À croire que la tornade que nous avons aperçue le premier jour a aspiré tout le vent. Mais malgré notre lente progression, nous ne nous ennuyons pas pour autant : « il y a quelque chose à tribord ! » nous crie un jour Stevie. Nous virons de bord pour voir cette chose de plus près. C’est en fait une tortue de mer qui entame sa traversée de l’océan pour aller pondre en Floride. Nous coupons le moteur et la moitié de l’équipage se met à l’eau pour aller nager avec elle. Nous passons un quart d’heure merveilleux avec la tortue puis elle plonge et nous reprenons la mer.
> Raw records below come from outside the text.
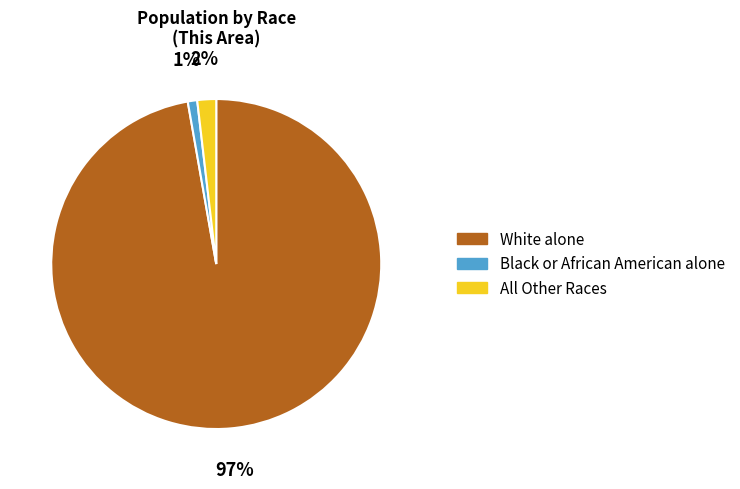

What is the majority slice?

White alone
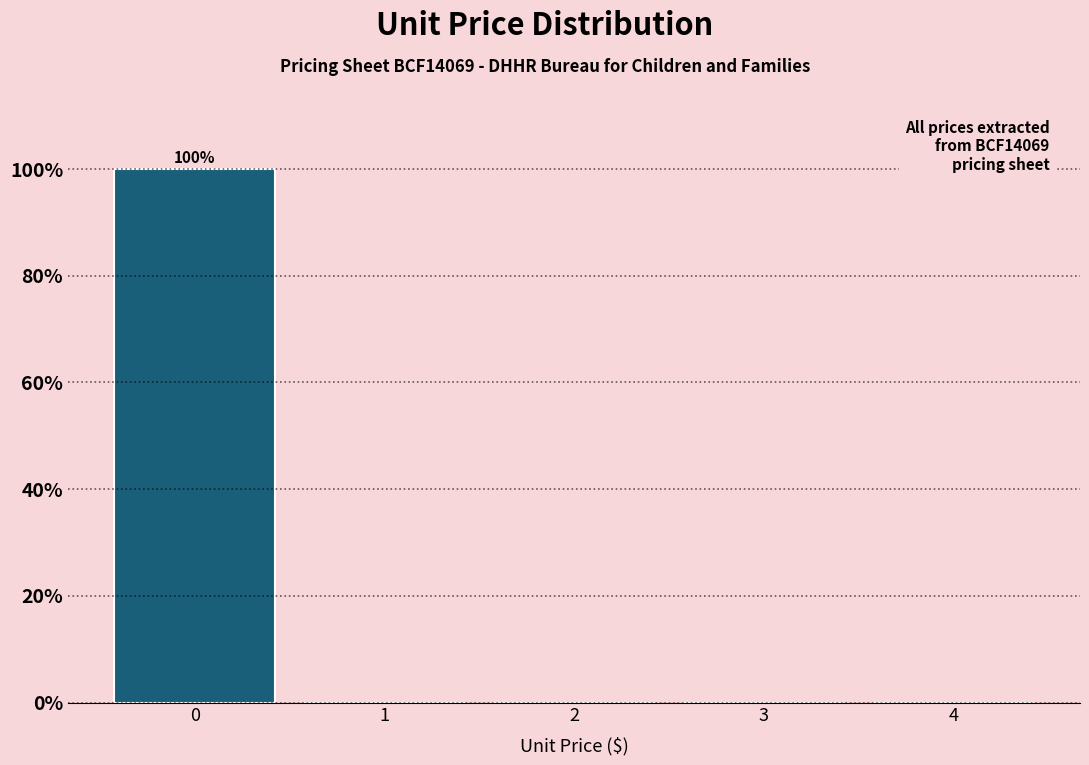

Which range on the x-axis has the tallest bar?

-0.5 to 0.5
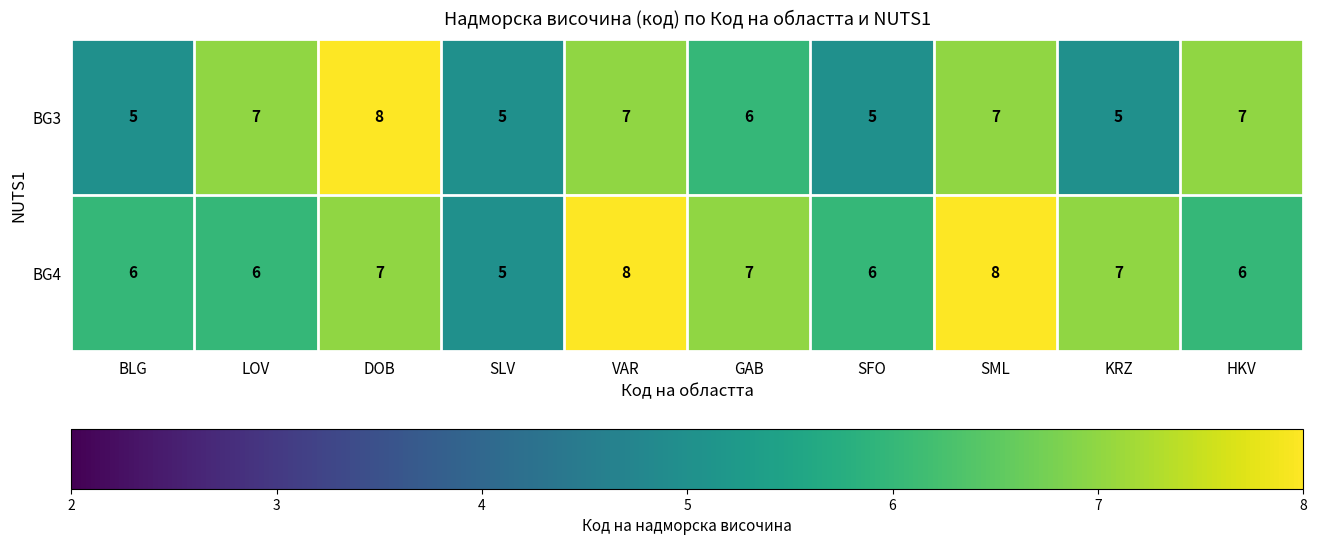

What is the maximum value shown in the chart?

8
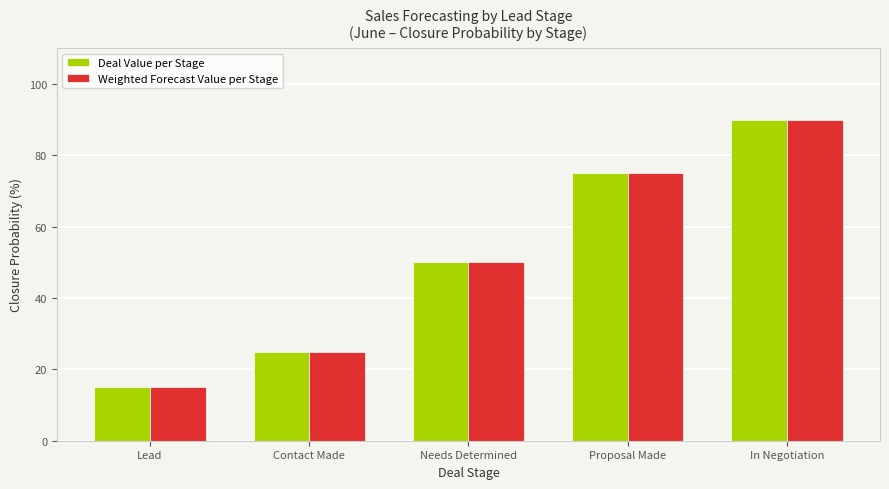

What is the sum of the Weighted Forecast Value per Stage values at Proposal Made and Needs Determined?

125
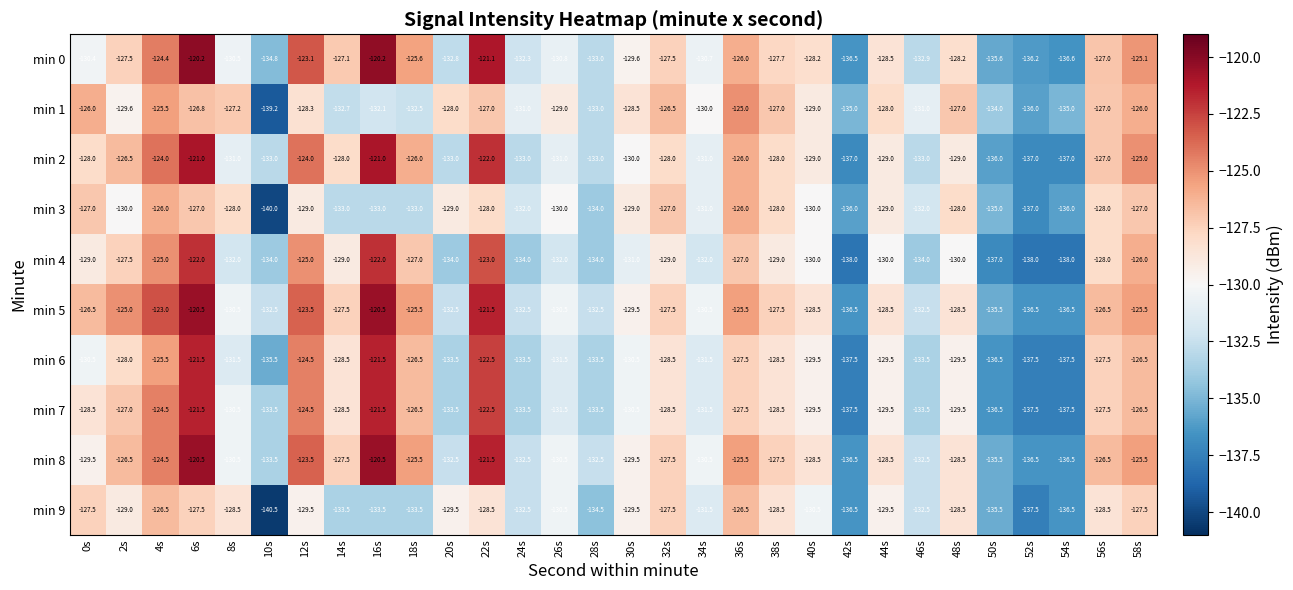

Where is min 2 nearest to the value -129?

40s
L’animal qui nous le plus rendu visite est bien évidemment le dauphin. Ce mammifère marin adore venir jouer à l’étrave du catamaran. Un jour justement alors que nous étions en pleine lecture collective, un dauphin vient nous interrompre. Il joue quelques minutes à l’étrave puis s’en va. Déçus, nous reprenons la lecture, mais nous sommes de nouveau interrompus 2 minutes plus tard par ce même dauphin, mais cette fois il a ramené avec lui toute sa bande. Ils sont plus de 50 à jouer à l’étrave, c’est un spectacle merveilleux. Au bout d’une demi-heure, comme ils sont toujours là, Stevie propose que l’on arrête le bateau pour aller nager avec eux. Nous nous équipons donc de nos palmes et masques et nous allons nager avec ces merveilles de la nature. C’est la première fois pour l’équipe de jeunes.
Nous avons aussi croisé des poissons lune, des requins, des souffles de rorquals, et des poissons volants.
C’est après 5jours de moteur que nous retrouvons le vent en pleine forme et notre vitesse moyenne qui avait chuté remonte à 10 noeuds.
8 jours et demi en mer, c’est long surtout quand on est 11 Ã bord. C’est pourquoi tout le monde fut heureux lorsque vendredi 21 au soir nous apercevons la terre Africaine.
Avec Grandeur Nature, la vie vaut la peine d’être vécue!
PS : c’est de nouveau Benjamin qui a gagné aux pronostics.